TASK DESCRIPTION: The answer must consist of each line below that contains the word "Right", copied in full.

EXCERPTED DATA:

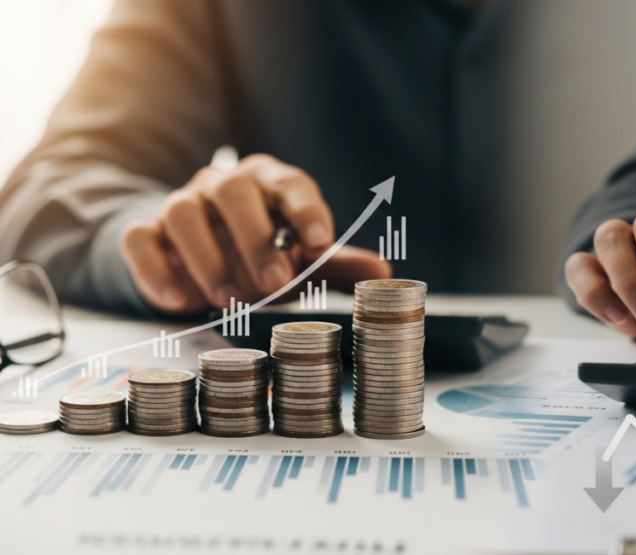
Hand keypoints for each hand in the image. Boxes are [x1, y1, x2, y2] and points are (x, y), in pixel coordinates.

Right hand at [121, 154, 390, 313]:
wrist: (199, 256)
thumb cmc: (263, 254)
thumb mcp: (302, 260)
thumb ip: (337, 265)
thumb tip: (383, 273)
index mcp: (270, 183)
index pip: (290, 184)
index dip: (306, 210)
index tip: (320, 243)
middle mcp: (223, 184)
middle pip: (234, 191)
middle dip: (255, 239)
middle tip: (274, 283)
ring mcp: (181, 203)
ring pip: (184, 212)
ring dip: (208, 259)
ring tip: (230, 299)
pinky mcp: (146, 230)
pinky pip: (141, 239)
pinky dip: (156, 270)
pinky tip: (180, 301)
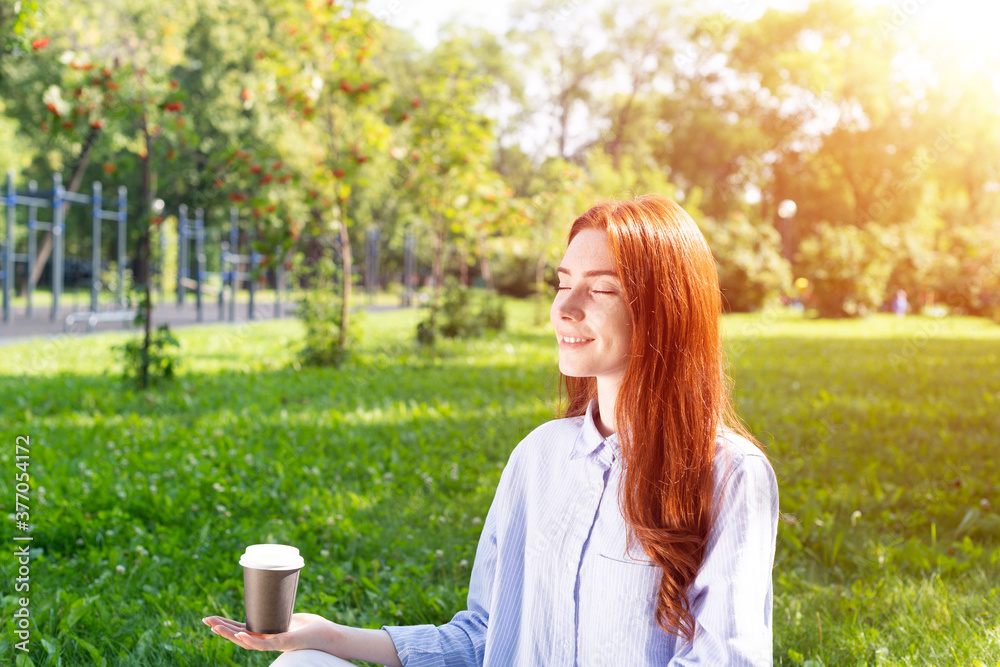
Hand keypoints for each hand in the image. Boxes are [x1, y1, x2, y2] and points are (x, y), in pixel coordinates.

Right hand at [202, 613, 338, 652]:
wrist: (328, 634)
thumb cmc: (311, 626)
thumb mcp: (289, 614)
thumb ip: (279, 608)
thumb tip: (270, 589)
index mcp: (266, 633)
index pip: (240, 630)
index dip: (225, 625)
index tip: (210, 618)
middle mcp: (267, 640)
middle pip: (239, 636)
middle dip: (221, 629)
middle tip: (205, 620)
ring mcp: (274, 643)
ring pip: (247, 642)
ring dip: (230, 634)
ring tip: (215, 627)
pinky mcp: (285, 642)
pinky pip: (264, 644)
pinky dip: (251, 640)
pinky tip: (240, 635)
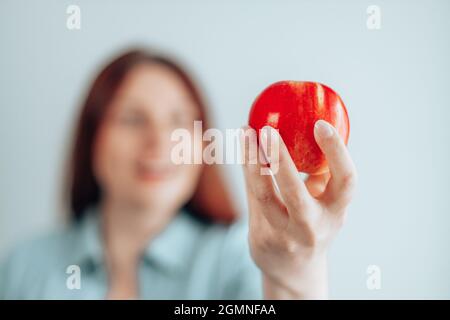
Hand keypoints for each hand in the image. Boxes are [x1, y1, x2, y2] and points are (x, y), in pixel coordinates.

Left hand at [240, 120, 356, 298]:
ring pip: (263, 195)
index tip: (320, 124)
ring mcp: (284, 235)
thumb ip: (317, 174)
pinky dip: (247, 169)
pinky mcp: (261, 236)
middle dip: (280, 159)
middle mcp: (312, 227)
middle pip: (295, 193)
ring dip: (251, 161)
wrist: (294, 270)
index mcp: (336, 213)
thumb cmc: (312, 225)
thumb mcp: (325, 203)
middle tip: (267, 130)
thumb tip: (304, 127)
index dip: (336, 151)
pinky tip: (244, 150)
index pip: (345, 181)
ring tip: (245, 133)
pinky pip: (252, 196)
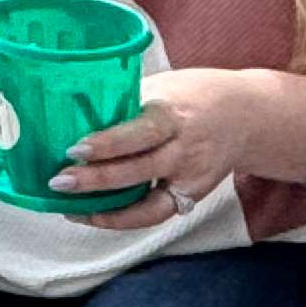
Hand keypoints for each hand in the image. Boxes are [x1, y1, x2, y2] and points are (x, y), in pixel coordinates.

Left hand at [52, 68, 269, 221]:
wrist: (245, 117)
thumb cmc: (193, 95)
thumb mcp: (163, 88)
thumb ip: (127, 103)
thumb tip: (74, 115)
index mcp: (175, 114)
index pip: (140, 132)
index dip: (108, 143)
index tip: (74, 148)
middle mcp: (185, 149)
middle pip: (139, 170)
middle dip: (96, 180)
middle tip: (60, 182)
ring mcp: (191, 178)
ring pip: (148, 204)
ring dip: (107, 210)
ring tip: (72, 209)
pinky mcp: (192, 196)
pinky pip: (156, 214)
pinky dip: (125, 219)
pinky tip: (96, 215)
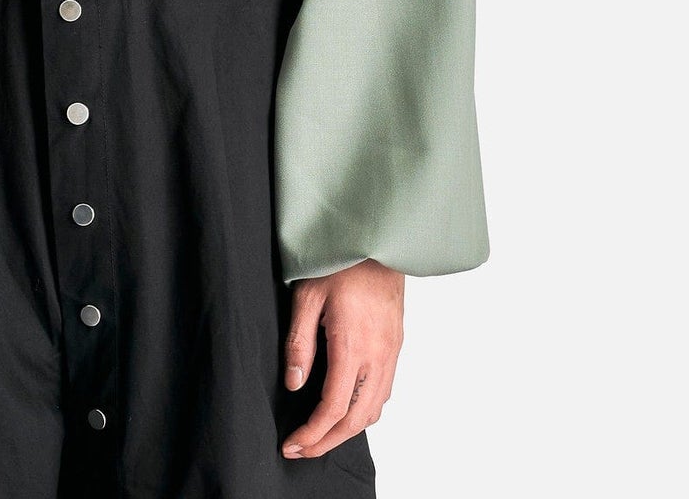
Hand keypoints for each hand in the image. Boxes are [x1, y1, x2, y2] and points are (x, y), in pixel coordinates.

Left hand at [279, 259, 402, 459]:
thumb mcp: (307, 295)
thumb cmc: (340, 260)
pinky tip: (346, 405)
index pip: (333, 408)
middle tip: (302, 450)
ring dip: (348, 429)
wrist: (378, 239)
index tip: (292, 445)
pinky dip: (364, 409)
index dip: (312, 434)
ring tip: (321, 433)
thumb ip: (299, 343)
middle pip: (356, 419)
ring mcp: (391, 351)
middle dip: (328, 442)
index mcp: (352, 345)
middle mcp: (378, 355)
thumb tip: (294, 384)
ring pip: (374, 409)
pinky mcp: (396, 345)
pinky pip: (384, 391)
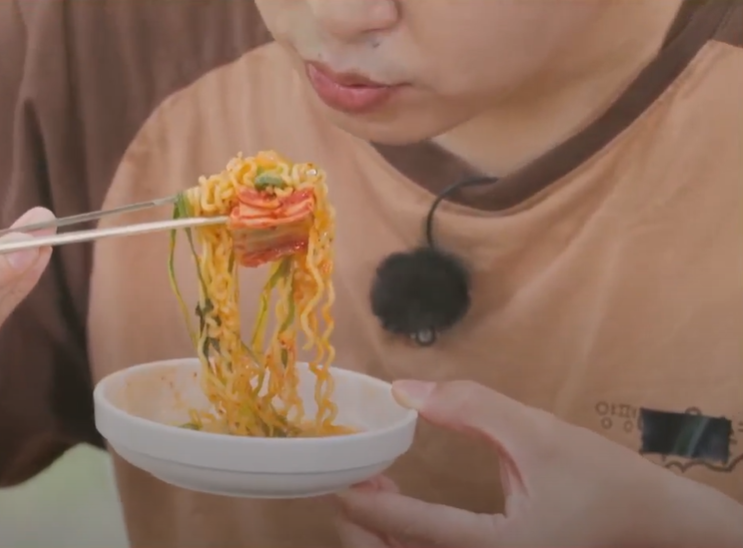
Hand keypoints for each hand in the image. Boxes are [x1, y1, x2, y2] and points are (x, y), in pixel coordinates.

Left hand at [335, 380, 742, 547]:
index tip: (334, 477)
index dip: (364, 502)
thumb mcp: (537, 434)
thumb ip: (472, 408)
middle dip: (362, 530)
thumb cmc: (601, 480)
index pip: (410, 529)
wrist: (652, 522)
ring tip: (367, 488)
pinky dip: (405, 538)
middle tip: (344, 485)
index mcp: (494, 546)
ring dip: (381, 534)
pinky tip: (398, 504)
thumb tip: (404, 390)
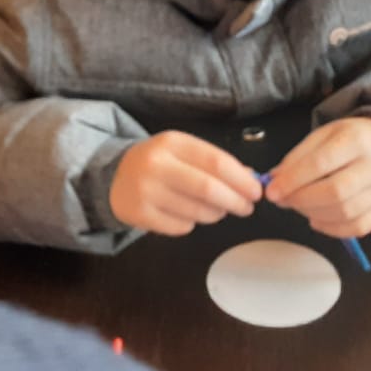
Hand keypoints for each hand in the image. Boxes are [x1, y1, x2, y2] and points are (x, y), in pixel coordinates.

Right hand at [108, 132, 262, 235]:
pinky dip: (192, 224)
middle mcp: (156, 165)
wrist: (114, 177)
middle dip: (235, 201)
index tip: (256, 191)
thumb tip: (250, 178)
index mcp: (171, 143)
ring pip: (197, 211)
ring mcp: (146, 191)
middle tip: (246, 208)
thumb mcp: (183, 152)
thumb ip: (215, 162)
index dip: (242, 180)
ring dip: (215, 214)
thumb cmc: (159, 163)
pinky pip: (181, 227)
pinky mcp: (140, 215)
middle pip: (208, 189)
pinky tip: (185, 214)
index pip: (217, 162)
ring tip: (216, 210)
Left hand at [266, 117, 370, 237]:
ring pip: (345, 212)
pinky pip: (357, 227)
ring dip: (312, 214)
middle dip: (301, 200)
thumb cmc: (349, 140)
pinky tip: (316, 219)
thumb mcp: (322, 135)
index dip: (293, 180)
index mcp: (356, 140)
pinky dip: (331, 229)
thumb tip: (275, 181)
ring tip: (298, 206)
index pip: (321, 163)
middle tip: (283, 200)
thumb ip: (297, 158)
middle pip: (335, 192)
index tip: (272, 191)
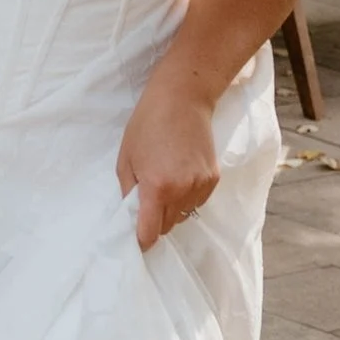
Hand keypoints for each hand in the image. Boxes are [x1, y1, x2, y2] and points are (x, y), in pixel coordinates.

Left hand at [115, 80, 220, 250]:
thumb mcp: (126, 159)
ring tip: (163, 185)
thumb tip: (130, 214)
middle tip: (146, 204)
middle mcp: (182, 190)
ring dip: (172, 210)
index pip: (150, 232)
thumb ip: (127, 192)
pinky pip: (197, 202)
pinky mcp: (214, 178)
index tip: (136, 241)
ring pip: (184, 215)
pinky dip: (187, 198)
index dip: (141, 240)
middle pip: (167, 226)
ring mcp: (201, 185)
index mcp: (156, 187)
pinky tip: (179, 176)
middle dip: (155, 222)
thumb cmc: (147, 124)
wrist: (182, 99)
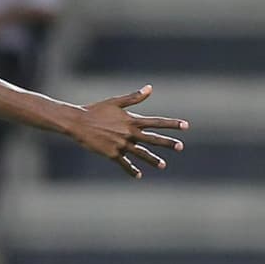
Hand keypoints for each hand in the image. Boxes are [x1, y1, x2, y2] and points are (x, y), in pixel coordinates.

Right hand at [64, 85, 188, 178]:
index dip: (172, 124)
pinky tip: (138, 175)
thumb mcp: (116, 102)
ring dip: (152, 160)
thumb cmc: (96, 110)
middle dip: (168, 143)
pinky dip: (131, 170)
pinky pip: (124, 164)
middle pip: (153, 139)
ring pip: (141, 154)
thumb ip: (134, 97)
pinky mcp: (112, 154)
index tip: (186, 125)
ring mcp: (121, 145)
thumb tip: (150, 88)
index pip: (157, 122)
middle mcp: (129, 133)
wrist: (78, 123)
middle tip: (180, 147)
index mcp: (132, 120)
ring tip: (163, 165)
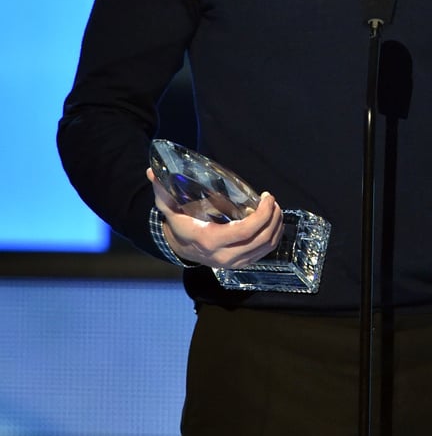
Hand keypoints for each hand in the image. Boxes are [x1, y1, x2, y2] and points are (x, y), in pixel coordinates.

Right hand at [146, 168, 283, 268]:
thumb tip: (151, 171)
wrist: (180, 248)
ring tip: (276, 209)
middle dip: (273, 218)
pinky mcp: (241, 264)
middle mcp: (225, 256)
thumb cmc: (179, 224)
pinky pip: (264, 253)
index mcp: (211, 240)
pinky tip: (273, 222)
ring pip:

ANSWER FOR THE TASK:
Right hand at [121, 154, 390, 313]:
Right hand at [202, 613, 338, 652]:
Right hand at [108, 132, 262, 235]:
Right hand at [64, 85, 188, 178]:
Right hand at [146, 168, 283, 268]:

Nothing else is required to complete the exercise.